REQUIRED WORK -
Look through the records below for the line with "Marking Code |" and the line with "15 | 1.0 | W5 |", then return those lines and all lines between, exactly.

MATERIAL SUPPLIED -
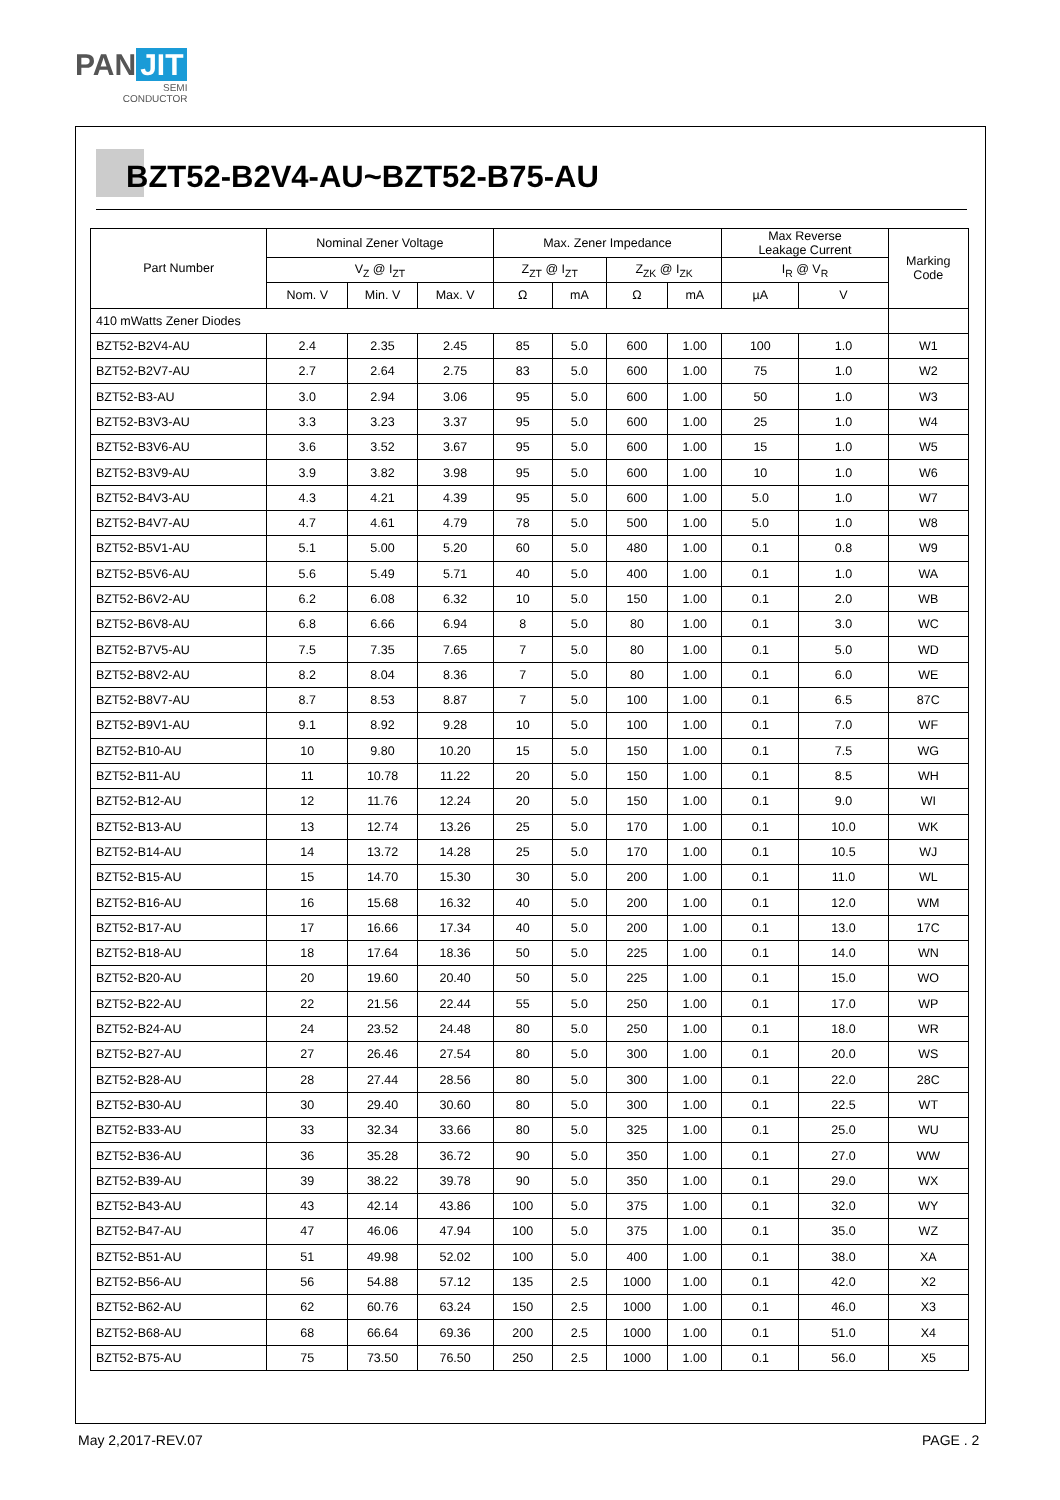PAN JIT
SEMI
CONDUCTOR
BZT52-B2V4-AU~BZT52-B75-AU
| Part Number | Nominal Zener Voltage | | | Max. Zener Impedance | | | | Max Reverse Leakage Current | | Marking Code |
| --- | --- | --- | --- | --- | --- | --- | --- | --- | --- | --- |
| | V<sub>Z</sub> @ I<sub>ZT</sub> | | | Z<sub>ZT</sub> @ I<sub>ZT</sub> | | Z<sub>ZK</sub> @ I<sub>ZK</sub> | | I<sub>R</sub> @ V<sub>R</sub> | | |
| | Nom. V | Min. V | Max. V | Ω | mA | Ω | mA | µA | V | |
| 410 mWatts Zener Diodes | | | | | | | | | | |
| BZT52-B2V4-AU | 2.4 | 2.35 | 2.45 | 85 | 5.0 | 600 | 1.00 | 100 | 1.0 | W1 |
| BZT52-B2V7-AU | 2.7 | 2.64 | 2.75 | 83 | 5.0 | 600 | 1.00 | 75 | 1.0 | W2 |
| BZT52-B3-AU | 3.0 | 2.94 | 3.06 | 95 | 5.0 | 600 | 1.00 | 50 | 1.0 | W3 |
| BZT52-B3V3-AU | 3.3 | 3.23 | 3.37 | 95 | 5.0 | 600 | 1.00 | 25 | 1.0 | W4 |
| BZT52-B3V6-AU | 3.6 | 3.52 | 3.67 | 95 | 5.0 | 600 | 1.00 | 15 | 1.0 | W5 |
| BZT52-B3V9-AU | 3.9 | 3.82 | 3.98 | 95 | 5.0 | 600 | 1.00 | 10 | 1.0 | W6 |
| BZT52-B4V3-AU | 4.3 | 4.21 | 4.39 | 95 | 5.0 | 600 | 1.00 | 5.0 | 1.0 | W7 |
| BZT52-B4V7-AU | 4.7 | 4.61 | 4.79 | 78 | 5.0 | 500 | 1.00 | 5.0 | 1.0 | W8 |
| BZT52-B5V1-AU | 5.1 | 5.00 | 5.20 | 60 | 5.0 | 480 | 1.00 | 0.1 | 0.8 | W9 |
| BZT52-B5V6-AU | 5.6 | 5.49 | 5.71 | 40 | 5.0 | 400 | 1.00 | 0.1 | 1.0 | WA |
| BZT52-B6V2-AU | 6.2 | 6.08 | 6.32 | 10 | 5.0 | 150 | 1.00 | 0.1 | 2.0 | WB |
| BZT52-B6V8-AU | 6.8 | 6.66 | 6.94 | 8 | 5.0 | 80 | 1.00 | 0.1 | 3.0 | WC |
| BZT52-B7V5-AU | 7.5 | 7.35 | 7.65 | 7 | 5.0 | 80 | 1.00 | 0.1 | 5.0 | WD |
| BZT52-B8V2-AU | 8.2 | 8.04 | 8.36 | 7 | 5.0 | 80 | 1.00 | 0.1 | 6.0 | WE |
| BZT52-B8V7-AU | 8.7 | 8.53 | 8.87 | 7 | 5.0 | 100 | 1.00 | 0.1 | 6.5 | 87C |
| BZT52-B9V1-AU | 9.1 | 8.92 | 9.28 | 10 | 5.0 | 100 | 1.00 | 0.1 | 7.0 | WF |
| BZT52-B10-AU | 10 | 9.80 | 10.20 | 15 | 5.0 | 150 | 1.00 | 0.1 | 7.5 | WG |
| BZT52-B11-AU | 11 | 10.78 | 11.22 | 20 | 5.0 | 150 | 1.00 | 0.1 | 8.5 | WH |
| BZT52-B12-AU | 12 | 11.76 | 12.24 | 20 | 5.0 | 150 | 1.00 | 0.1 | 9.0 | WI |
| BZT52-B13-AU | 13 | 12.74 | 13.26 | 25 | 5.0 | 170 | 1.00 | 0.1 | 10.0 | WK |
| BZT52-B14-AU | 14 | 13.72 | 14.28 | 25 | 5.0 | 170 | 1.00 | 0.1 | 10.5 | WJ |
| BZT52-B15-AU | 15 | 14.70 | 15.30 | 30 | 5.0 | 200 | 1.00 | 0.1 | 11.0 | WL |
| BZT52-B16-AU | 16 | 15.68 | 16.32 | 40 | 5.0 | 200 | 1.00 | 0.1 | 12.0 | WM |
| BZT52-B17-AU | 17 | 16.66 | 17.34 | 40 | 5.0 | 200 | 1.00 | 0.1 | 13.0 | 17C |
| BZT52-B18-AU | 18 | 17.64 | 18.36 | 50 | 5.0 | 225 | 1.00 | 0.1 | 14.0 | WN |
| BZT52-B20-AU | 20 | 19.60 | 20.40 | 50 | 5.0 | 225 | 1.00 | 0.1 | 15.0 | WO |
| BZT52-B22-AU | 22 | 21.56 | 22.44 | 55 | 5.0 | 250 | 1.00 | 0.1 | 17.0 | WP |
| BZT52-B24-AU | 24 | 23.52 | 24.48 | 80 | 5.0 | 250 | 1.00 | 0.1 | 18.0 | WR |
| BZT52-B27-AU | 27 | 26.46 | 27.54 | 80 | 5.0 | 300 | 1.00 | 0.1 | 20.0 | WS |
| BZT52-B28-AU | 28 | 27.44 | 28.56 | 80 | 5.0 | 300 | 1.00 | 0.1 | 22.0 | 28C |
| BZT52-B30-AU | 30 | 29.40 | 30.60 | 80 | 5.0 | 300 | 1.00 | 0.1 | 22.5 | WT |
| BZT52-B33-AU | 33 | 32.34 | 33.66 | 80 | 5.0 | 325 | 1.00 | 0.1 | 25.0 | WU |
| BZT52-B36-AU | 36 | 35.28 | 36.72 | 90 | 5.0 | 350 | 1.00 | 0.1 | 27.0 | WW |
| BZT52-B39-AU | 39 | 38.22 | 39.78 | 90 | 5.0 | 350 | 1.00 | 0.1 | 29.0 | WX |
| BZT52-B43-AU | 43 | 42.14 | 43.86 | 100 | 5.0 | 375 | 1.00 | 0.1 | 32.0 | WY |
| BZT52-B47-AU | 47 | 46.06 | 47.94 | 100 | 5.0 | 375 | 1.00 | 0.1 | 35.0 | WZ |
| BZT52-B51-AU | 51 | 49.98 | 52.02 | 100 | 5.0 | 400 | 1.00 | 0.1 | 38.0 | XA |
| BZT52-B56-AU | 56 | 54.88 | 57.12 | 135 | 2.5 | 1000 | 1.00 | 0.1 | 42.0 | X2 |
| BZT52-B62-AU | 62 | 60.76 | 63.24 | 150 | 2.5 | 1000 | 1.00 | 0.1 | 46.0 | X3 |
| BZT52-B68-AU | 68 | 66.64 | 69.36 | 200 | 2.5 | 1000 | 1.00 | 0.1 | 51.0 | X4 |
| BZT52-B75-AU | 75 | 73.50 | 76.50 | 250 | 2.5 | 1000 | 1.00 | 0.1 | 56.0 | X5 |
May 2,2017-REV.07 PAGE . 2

ANSWER AREA -
| Part Number | Nominal Zener Voltage | | | Max. Zener Impedance | | | | Max Reverse Leakage Current | | Marking Code |
| --- | --- | --- | --- | --- | --- | --- | --- | --- | --- | --- |
| | V<sub>Z</sub> @ I<sub>ZT</sub> | | | Z<sub>ZT</sub> @ I<sub>ZT</sub> | | Z<sub>ZK</sub> @ I<sub>ZK</sub> | | I<sub>R</sub> @ V<sub>R</sub> | | |
| | Nom. V | Min. V | Max. V | Ω | mA | Ω | mA | µA | V | |
| 410 mWatts Zener Diodes | | | | | | | | | | |
| BZT52-B2V4-AU | 2.4 | 2.35 | 2.45 | 85 | 5.0 | 600 | 1.00 | 100 | 1.0 | W1 |
| BZT52-B2V7-AU | 2.7 | 2.64 | 2.75 | 83 | 5.0 | 600 | 1.00 | 75 | 1.0 | W2 |
| BZT52-B3-AU | 3.0 | 2.94 | 3.06 | 95 | 5.0 | 600 | 1.00 | 50 | 1.0 | W3 |
| BZT52-B3V3-AU | 3.3 | 3.23 | 3.37 | 95 | 5.0 | 600 | 1.00 | 25 | 1.0 | W4 |
| BZT52-B3V6-AU | 3.6 | 3.52 | 3.67 | 95 | 5.0 | 600 | 1.00 | 15 | 1.0 | W5 |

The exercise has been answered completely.